May is National Mental Health Awareness Month, and so Rep. Pete Stark – ranking Democrat on the Ways and Means Health Subcommittee and member of the Congressional Mental Health Caucus – joined today with caucus co-chair Grace Napolitano, D-Norwalk, to host a “Mental Health First-Aid” workshop for members of Congress and their staffs.
The comprehensive, four-hour session taught participants the warning signs of mental illness and gave them an overview of what those suffering from mental illness experience and how they can be helped.
“Education is the best weapon against stigma. One of the reasons mental health disorders can be so challenging to handle is because the illness often prevents the person from understanding they need help,” Stark, D-Fremont, said in a news release. “I know from dealing with situations in my own office how upsetting it can be, for my staff and my constituents both, when we don’t understand what someone needs or how we can help. Knowing how to recognize the signs of mental illness and how best to respond are critical to helping us provide the kind of service our constituents deserve.”
The workshop’s information was presented by the National Council for Community Behavioral Healthcare.

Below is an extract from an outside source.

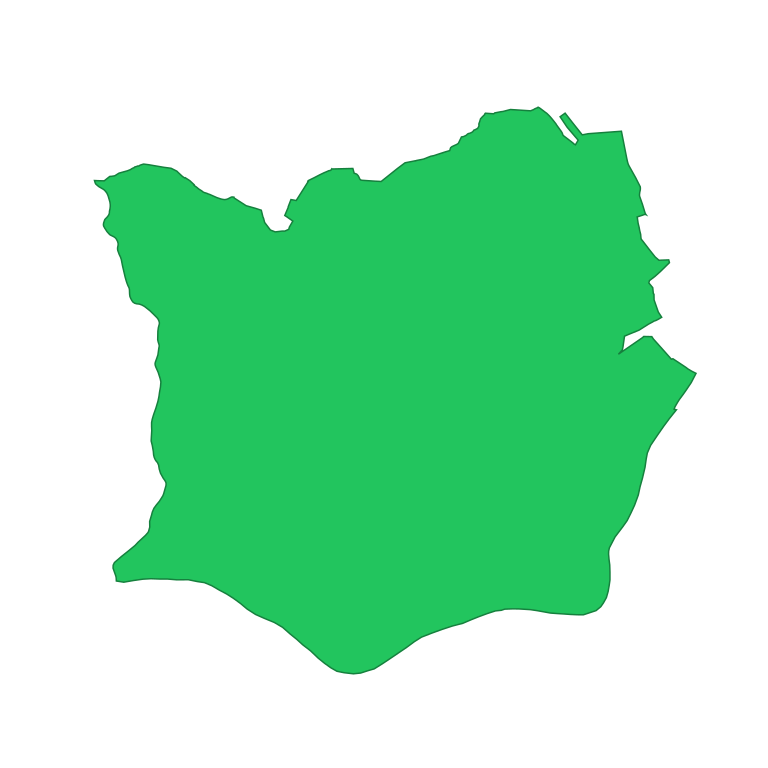 the district of Krustpils pag., Krustpils, Latvia, rotated 276°
{"feature_id": "27541924B89257742122528", "entity_name": "Krustpils pag.", "entity_type": "district", "adm_level": 2, "iso_a3": "LVA", "parent_name": "Latvia", "parent_adm1": "Krustpils", "projection": "mercator", "projection_center": [25.858, 56.572], "detail": "fine", "context": "isolated", "style": "filled", "palette": "green", "viewbox_px": 768, "rotation_deg": 276, "n_neighbors": 0, "source": "geoboundaries", "source_scale": "gbopen_adm2", "svg_char_len": 6101}
<svg xmlns="http://www.w3.org/2000/svg" viewBox="0 0 768 768"><g transform="rotate(276 384 384)"><path d="M589.6,622.3L597.2,618.7L598.6,618.3L601.4,618.3L603.9,618.6L605.7,618.5L607.0,618.2L613.3,614.1L615.2,612.9L626.1,605.2L627.3,604.4L628.8,603.6L630.9,602.8L633.9,601.8L660.2,593.7L654.3,561.1L652.5,555.1L664.0,543.8L672.3,535.8L668.2,531.2L658.5,539.3L646.8,551.6L641.9,549.4L642.5,547.9L643.2,547.1L644.6,544.9L649.8,536.4L650.5,535.8L652.1,535.1L653.5,534.1L654.3,533.4L659.5,528.7L660.7,527.8L664.7,523.9L667.0,521.5L668.3,520.0L670.2,517.6L671.1,516.0L672.2,514.2L674.2,510.9L674.8,509.8L675.4,508.3L675.1,508.1L674.8,507.8L674.4,506.9L673.5,505.3L673.0,504.6L672.6,504.2L671.0,501.2L670.2,481.1L667.5,473.9L667.0,471.8L665.2,465.8L664.2,464.9L663.9,456.5L663.1,456.0L662.4,455.9L659.9,453.8L658.8,453.0L657.9,452.3L654.8,451.7L652.9,451.2L652.1,451.2L651.4,451.4L650.5,451.4L649.0,450.9L648.1,450.4L647.5,449.7L646.2,447.7L646.0,447.0L644.7,446.2L644.1,445.8L643.7,445.4L643.5,445.0L642.5,443.5L641.9,441.8L641.3,440.9L640.0,439.9L638.4,437.3L637.8,435.2L631.4,432.9L630.8,432.5L629.6,430.9L629.0,429.8L627.2,426.8L626.3,425.9L626.0,425.6L625.3,425.4L623.0,425.0L621.3,420.8L616.2,409.3L615.4,406.7L612.2,400.5L611.9,400.1L609.6,392.7L609.2,392.2L609.3,391.9L606.2,381.8L599.7,374.8L585.1,360.0L585.0,357.5L584.8,354.3L584.5,346.3L584.3,341.0L584.4,340.0L584.5,339.5L585.0,338.8L585.5,338.4L587.7,337.1L588.6,336.4L589.3,335.6L589.8,335.0L590.1,334.1L590.5,332.3L595.1,330.5L592.4,309.9L592.6,309.6L590.9,308.7L590.6,307.7L590.3,306.7L588.7,303.9L587.9,302.4L585.3,298.2L581.8,292.9L578.3,287.3L577.9,287.3L577.4,287.1L577.3,287.4L557.3,277.5L557.7,272.2L550.3,270.2L549.8,270.3L541.2,267.7L540.2,269.7L536.5,276.3L530.2,273.5L527.9,273.1L525.7,269.4L525.4,266.6L523.9,259.9L524.6,257.4L524.7,256.9L525.3,254.9L532.2,248.4L536.2,246.9L537.6,246.1L544.0,243.8L545.3,237.7L546.9,228.3L553.3,215.6L554.2,215.2L554.1,213.9L554.2,213.5L553.9,212.6L553.6,212.1L551.8,209.4L551.2,208.1L551.0,207.4L550.7,206.1L550.8,203.8L551.0,202.3L551.9,198.3L554.3,190.9L554.7,189.1L555.1,188.0L555.5,185.8L555.7,185.0L555.9,184.4L556.3,183.6L557.0,182.6L558.5,179.5L560.3,176.8L561.0,175.5L561.9,174.2L562.3,174.4L565.8,169.8L566.4,168.7L568.4,164.7L568.1,164.2L568.7,163.0L569.6,161.5L573.0,157.0L574.0,155.8L576.3,149.7L576.5,142.3L577.5,126.8L577.6,122.0L577.2,120.9L576.2,118.7L575.0,117.0L575.0,116.0L574.5,115.3L574.2,114.5L573.7,113.3L573.0,112.8L572.4,111.6L571.7,110.6L570.7,109.4L569.2,106.5L567.0,100.9L566.0,98.4L563.1,94.7L562.8,94.1L562.1,91.5L561.8,89.7L561.7,89.5L556.8,84.5L556.4,79.8L556.2,76.7L556.1,74.8L553.9,75.7L552.8,76.4L551.7,77.9L550.5,79.7L548.3,84.5L547.6,85.7L546.3,87.1L544.8,88.5L542.4,89.9L536.3,92.4L533.8,93.0L532.0,93.2L529.7,93.2L527.2,92.9L525.5,93.0L524.1,92.8L522.8,92.3L520.6,90.9L519.2,89.7L518.2,89.1L517.0,88.8L514.7,88.3L512.9,88.3L511.7,88.7L509.8,90.0L506.6,92.6L504.4,95.0L503.6,96.1L502.4,99.4L501.7,100.9L500.8,102.1L499.8,102.9L498.0,104.1L496.8,104.6L495.5,105.0L493.7,105.0L491.8,104.8L490.4,104.9L488.9,105.3L485.0,107.2L482.6,108.7L480.4,109.7L474.2,111.6L463.5,115.3L459.5,116.9L457.1,118.0L455.0,119.1L453.0,120.4L451.1,121.0L446.8,121.6L444.4,122.2L442.4,123.3L440.8,124.4L439.3,125.7L438.3,127.5L437.9,129.6L437.9,132.3L437.3,134.8L436.1,137.7L432.3,143.7L426.4,151.1L425.2,152.3L423.5,153.4L421.9,154.1L420.3,154.3L416.5,153.7L413.0,153.6L404.4,154.3L402.3,155.0L399.3,156.3L398.1,156.5L395.8,156.3L389.3,156.1L386.2,155.4L381.7,154.3L380.2,154.2L378.8,154.5L377.2,155.2L372.0,158.2L365.8,160.9L362.7,161.9L357.7,162.0L352.1,161.6L348.3,161.5L343.2,161.0L336.3,159.7L329.6,158.1L324.8,157.2L321.3,156.9L317.4,157.3L313.5,157.9L306.7,158.2L303.0,158.4L298.6,160.0L293.0,161.6L289.3,162.3L286.9,163.2L285.0,164.3L283.5,165.5L282.1,167.0L279.8,168.3L275.8,169.4L271.8,171.1L267.1,174.4L265.1,176.2L263.3,177.4L262.1,177.7L260.3,177.8L252.1,176.4L249.8,175.8L244.1,173.0L240.0,170.3L236.4,168.2L232.5,167.0L229.2,166.5L222.8,165.3L217.2,166.0L213.0,165.3L211.6,164.8L208.5,162.6L201.1,156.1L197.4,153.3L190.6,146.6L185.0,140.9L178.3,134.6L175.5,133.6L172.5,133.8L164.9,137.4L163.3,137.9L160.1,138.4L159.7,145.9L162.4,155.5L164.7,164.6L166.0,172.6L166.6,181.4L167.4,189.0L167.6,198.3L168.9,209.9L168.0,219.0L167.7,226.2L165.4,233.8L161.8,241.8L158.7,249.5L155.2,256.5L150.8,264.1L145.9,271.4L141.4,280.3L138.4,289.6L135.4,299.8L131.4,308.6L125.5,316.9L120.9,324.0L116.1,330.5L111.0,338.8L104.5,347.2L100.0,354.1L96.2,360.8L93.4,367.2L92.7,374.4L92.6,383.9L94.1,391.0L97.2,398.0L99.7,404.1L106.5,412.7L111.4,418.6L117.9,426.3L124.4,434.0L131.0,441.2L136.2,447.8L141.4,457.9L146.1,467.6L150.5,477.4L154.3,487.5L158.6,495.2L162.5,502.6L166.5,510.7L170.0,518.6L171.2,524.3L172.7,527.6L173.8,535.2L174.4,541.4L174.9,553.1L174.6,560.1L174.1,566.9L173.6,573.5L173.8,580.0L174.1,587.0L174.3,593.3L174.7,600.1L175.3,606.4L180.8,618.6L185.2,622.9L189.2,625.1L194.8,627.5L201.2,628.6L207.1,629.0L212.8,629.2L220.4,628.4L227.7,627.4L233.2,626.1L238.4,625.1L241.4,624.9L244.7,625.3L256.1,629.8L267.0,636.4L273.6,640.1L281.9,643.2L289.8,645.9L300.2,648.5L308.6,649.4L317.4,650.9L328.5,652.3L336.8,652.6L342.9,653.1L350.9,655.6L361.8,661.4L371.1,666.5L379.4,671.4L388.9,677.5L389.0,675.8L389.0,675.3L389.1,675.1L389.3,675.1L390.6,675.6L391.3,675.6L396.3,677.8L399.7,679.5L405.1,682.7L409.8,685.3L413.6,687.3L417.5,689.4L427.2,693.2L428.9,688.7L430.7,684.8L432.1,682.5L434.1,678.7L439.3,668.7L438.7,667.2L446.4,658.8L456.9,647.2L459.1,645.4L458.4,637.3L457.2,636.3L438.1,614.0L442.9,617.5L445.9,617.8L456.7,618.2L458.9,622.1L464.2,632.0L471.1,640.7L474.0,645.0L474.6,645.6L475.6,647.8L477.1,650.1L479.4,653.2L484.2,649.3L495.9,643.8L501.5,643.1L502.1,642.4L507.9,641.2L512.2,636.8L514.6,637.2L519.3,642.2L524.7,647.1L534.5,655.2L537.2,654.2L535.8,644.5L538.7,640.4L544.7,634.5L552.9,626.7L555.0,624.6L556.5,624.2L559.7,623.6L563.2,622.3L566.3,621.4L570.5,619.9L576.1,618.5L576.6,618.3L579.1,623.9L579.6,624.8L579.8,625.5L579.9,626.0L579.9,626.6L579.8,626.9L580.5,626.3L581.2,625.9L582.0,625.5L589.6,622.3Z" fill="#22c55e" stroke="#15803d" stroke-width="1.5"/></g></svg>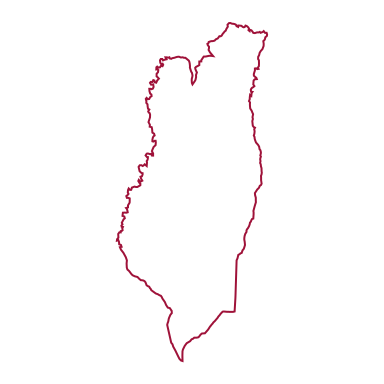 Campo Alegre de Goiás, Goiás, Brazil, rotated 180°
{"feature_id": "56859067B15808478056218", "entity_name": "Campo Alegre de Goiás", "entity_type": "district", "adm_level": 2, "iso_a3": "BRA", "parent_name": "Brazil", "parent_adm1": "Goiás", "projection": "equal_earth", "projection_center": [-47.758, -17.534], "detail": "fine", "context": "isolated", "style": "outline", "palette": "rose", "viewbox_px": 384, "rotation_deg": 180, "n_neighbors": 0, "source": "geoboundaries", "source_scale": "gbopen_adm2", "svg_char_len": 6063}
<svg xmlns="http://www.w3.org/2000/svg" viewBox="0 0 384 384"><g transform="rotate(180 192 192)"><path d="M264.1,136.8L263.0,134.3L260.6,131.2L258.2,126.8L257.1,123.6L257.4,120.6L257.2,116.4L256.6,114.5L255.0,113.1L253.9,111.7L252.9,110.3L251.5,108.8L249.2,107.7L246.5,107.0L244.7,105.1L243.1,103.8L242.2,103.8L240.6,103.5L239.4,102.8L238.5,101.7L237.4,98.7L236.0,97.8L234.8,97.3L234.0,95.8L233.3,95.1L232.7,93.8L228.2,90.5L226.2,89.8L224.6,88.8L223.1,88.2L222.2,86.9L221.6,85.5L219.1,81.9L217.9,79.0L216.2,76.4L214.2,75.9L212.3,73.1L212.2,70.9L213.6,69.2L214.7,66.7L215.2,65.4L215.8,62.3L216.4,60.8L216.8,59.1L212.8,41.3L211.5,39.7L210.8,37.4L208.6,33.4L206.0,28.0L204.6,25.2L203.0,23.5L201.5,23.0L201.6,28.3L201.5,32.7L201.1,34.4L199.4,37.9L198.5,39.2L197.3,40.8L193.9,42.8L192.4,44.7L190.9,45.3L189.8,46.3L187.5,46.3L185.7,46.7L184.9,47.4L183.4,49.4L182.1,50.5L179.1,50.7L175.9,54.4L173.9,57.5L173.1,58.4L172.3,59.5L171.4,60.4L170.7,61.5L169.2,62.9L166.3,66.3L165.7,67.4L164.4,68.8L163.4,70.2L161.4,72.3L160.3,72.5L159.1,72.4L157.0,72.2L151.1,72.1L149.4,72.5L148.6,85.8L148.5,88.4L147.4,123.7L146.5,125.7L145.7,129.1L144.4,129.8L143.6,130.6L142.3,131.1L141.5,133.6L140.2,135.2L139.6,137.0L139.0,139.0L139.3,142.2L139.7,144.3L139.7,145.9L139.4,148.0L138.7,150.2L137.5,152.1L137.5,153.6L137.0,154.7L136.2,155.6L135.0,157.7L134.3,159.7L134.0,161.4L133.1,162.4L132.7,163.7L131.9,165.0L130.7,165.4L130.4,169.8L130.4,171.7L130.6,173.0L129.4,177.5L128.5,180.5L128.1,181.8L128.2,183.2L128.2,186.3L128.9,188.8L129.1,190.9L126.7,194.6L125.7,195.5L125.0,196.3L124.2,198.2L123.0,199.0L122.4,200.3L122.6,201.8L122.9,203.8L122.9,206.6L123.0,208.2L122.5,209.4L122.2,211.3L122.4,212.7L122.5,215.9L123.0,217.5L123.3,219.8L123.9,221.0L123.5,222.9L123.8,224.4L123.7,225.7L123.1,227.4L123.7,228.6L123.2,230.3L123.1,231.8L123.6,233.8L124.4,234.7L124.9,237.4L125.9,239.1L128.0,241.5L128.7,243.3L129.3,245.2L129.5,247.1L130.2,248.5L129.7,249.9L129.5,251.4L129.4,252.8L129.8,254.8L129.0,256.3L130.2,256.9L131.2,258.2L131.7,262.9L131.1,265.0L131.5,266.8L130.9,269.8L131.7,271.6L132.4,273.4L133.8,275.5L134.0,277.7L134.1,279.4L134.0,281.6L135.0,282.9L134.3,284.7L134.2,286.8L133.9,289.1L132.7,288.1L132.4,290.9L131.6,292.1L132.9,292.3L133.2,294.1L132.7,295.4L131.8,296.3L130.7,296.9L129.6,297.9L130.7,299.5L130.6,301.1L130.4,303.4L129.3,304.7L127.2,304.9L127.7,306.2L129.1,307.3L130.1,308.3L130.2,309.9L129.7,311.6L129.1,313.5L129.1,315.5L128.0,315.7L126.7,314.9L125.5,315.1L126.1,316.4L125.1,317.9L125.0,320.6L125.1,323.7L125.9,325.0L125.8,327.2L124.9,328.8L124.3,331.3L123.1,333.2L121.6,334.8L120.4,338.0L120.3,340.2L120.7,342.9L119.6,343.9L119.0,345.0L118.7,346.7L117.1,348.1L116.9,349.5L117.4,351.2L118.9,351.1L120.3,352.9L121.1,352.1L122.3,351.6L123.4,351.2L124.2,352.1L125.2,351.6L127.0,351.6L129.1,350.9L130.7,351.1L131.5,352.4L132.6,353.7L134.2,354.2L134.4,352.9L135.5,353.8L135.0,355.4L135.8,356.7L137.3,358.0L138.5,358.4L139.3,357.0L140.3,356.7L141.3,357.1L142.6,358.2L144.4,358.4L145.7,358.5L145.9,357.1L147.4,357.8L148.1,359.3L149.3,359.9L150.6,360.2L152.0,360.3L153.7,361.0L155.0,360.9L156.5,359.3L156.2,357.3L157.5,355.3L158.3,353.3L159.3,352.6L160.2,351.4L161.2,350.3L162.4,348.3L163.4,347.7L164.6,347.8L165.4,346.7L166.3,345.5L168.0,344.8L169.4,343.4L170.3,343.1L171.4,342.9L172.6,342.9L173.9,342.5L175.3,342.0L175.7,340.6L176.6,340.1L176.2,338.8L175.0,337.3L175.0,336.0L175.4,334.1L174.0,331.6L172.3,329.6L170.9,327.9L173.0,328.2L174.8,328.2L178.2,327.5L180.3,327.4L182.7,323.8L182.7,322.6L184.7,322.5L184.7,318.9L185.7,318.3L188.0,317.1L188.8,316.2L188.6,314.9L187.7,312.7L187.1,311.6L188.0,309.0L187.9,306.9L188.5,304.2L189.2,302.9L191.5,299.6L192.1,301.0L192.3,304.0L192.2,305.3L191.7,307.1L191.5,308.7L192.1,311.3L192.8,312.3L194.1,316.4L194.0,317.9L194.3,320.6L194.7,322.3L195.2,323.4L198.6,326.2L200.0,326.2L201.3,326.7L203.1,326.5L205.1,327.3L206.9,327.1L208.0,326.8L209.4,326.3L211.8,325.8L212.7,325.2L214.1,325.5L214.6,326.7L215.6,326.3L217.4,326.7L218.5,326.7L217.5,324.7L219.3,324.3L221.0,323.6L221.7,325.0L223.2,325.0L224.0,323.7L223.7,321.2L222.6,319.7L221.4,320.3L220.8,319.2L221.5,317.8L223.0,318.3L224.0,316.7L225.6,316.4L226.8,317.4L227.6,316.7L227.7,314.6L226.7,314.8L225.7,314.0L226.0,311.8L227.4,310.2L227.4,307.6L226.4,306.8L225.1,305.4L226.8,303.5L227.8,301.3L229.2,301.7L229.6,303.5L230.7,303.9L231.6,302.0L233.3,302.1L234.0,301.1L232.9,299.3L232.0,299.4L230.8,299.6L230.4,297.1L231.1,295.4L232.4,294.8L233.4,295.2L234.7,295.2L234.5,292.7L233.8,290.4L232.6,289.5L232.4,287.9L233.8,286.9L234.8,285.0L236.2,284.8L237.4,286.1L238.2,285.1L237.6,282.7L237.7,281.1L236.5,279.7L236.4,277.9L236.0,275.3L234.7,274.5L235.8,272.6L235.3,271.5L234.3,270.8L233.9,269.3L234.0,266.6L235.5,261.9L234.1,259.2L234.3,257.3L232.3,256.8L231.9,254.8L231.6,251.4L229.9,250.3L229.4,248.5L230.3,247.9L231.1,246.6L231.6,244.3L231.6,242.7L230.7,242.4L229.3,243.2L228.4,243.2L228.2,241.5L228.4,238.9L230.4,237.0L231.4,234.7L232.1,232.9L230.9,230.6L230.9,228.4L232.0,228.4L232.8,230.2L233.9,229.8L235.0,230.2L236.1,230.5L237.3,230.3L238.4,228.6L237.1,227.0L236.1,226.9L236.2,225.3L236.5,224.1L237.3,222.9L237.0,221.5L237.3,218.0L239.3,219.7L240.2,218.7L241.3,218.0L242.7,218.8L244.3,218.7L245.4,217.1L244.4,212.8L243.3,211.7L242.4,211.0L241.4,210.8L241.4,209.5L242.1,207.7L243.5,207.3L242.9,205.3L241.7,203.3L243.4,202.4L244.5,203.2L245.2,204.1L245.7,203.0L244.5,201.0L243.6,200.2L243.7,198.7L246.7,197.0L248.0,197.0L249.5,197.4L252.1,196.4L252.8,194.2L254.0,194.1L255.3,195.5L256.0,193.9L256.2,191.4L255.5,190.1L256.5,188.9L257.7,187.9L257.1,186.1L255.5,186.1L254.3,185.6L254.3,182.8L254.4,181.3L256.0,178.7L256.0,176.6L257.9,176.0L257.1,175.0L256.5,173.0L256.3,171.7L257.6,171.3L259.6,171.4L261.1,171.3L261.3,169.8L261.5,168.1L259.7,167.5L259.2,165.7L260.4,164.7L262.2,161.2L261.5,159.7L262.6,158.4L262.3,157.2L261.1,157.0L261.7,155.6L261.4,153.8L262.2,153.1L263.2,152.9L263.3,151.6L264.6,151.7L265.8,150.0L265.6,146.3L266.9,144.8L267.1,143.4L265.7,143.9L265.0,142.1L264.8,139.7L263.1,139.1L262.4,137.2L264.1,136.8Z" fill="none" stroke="#9f1239" stroke-width="2"/></g></svg>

President and CEO Linda Rosenberg and public education director Bryan Gibb explained how to recognize the most common mental health issues, including anxiety, depression, and psychosis, and how to direct those that need help to care if those issues are detected.
“People may know CPR or the Heimlich Maneuver, but the truth is they are more likely to come across someone in an emotional crisis than someone having a heart attack. Mental Health First Aid emphasizes that mental illnesses are real, common, and treatable, and that help is available,” Rosenberg said.
Despite the flurry of cheap shots about Stark, Democrats and mental illness that’s sure to ensue in this post’s comments, it’s no laughing matter. Stark’s office notes that one out of four Americans suffers from a mental health issue, according to a 2005 Harvard study; suicide is the third-leading cause of death for people ages 15 to 24, according to the National Institute of Health; and more than 90 percent of people who die by suicide have diagnosable mental disorders, often depression or a substance-abuse problem, according to the American Foundation for Suicide Prevention. Yet while mental health disorders cost the U.S. economy $193 billion in lost earnings per year, according to the American Journal of Psychiatry, state mental health programs were cut nationally by 4 percent in 2009, by 5 percent in 2010, and are estimated to be cut by more than 8 percent this year, according to Stateline.org.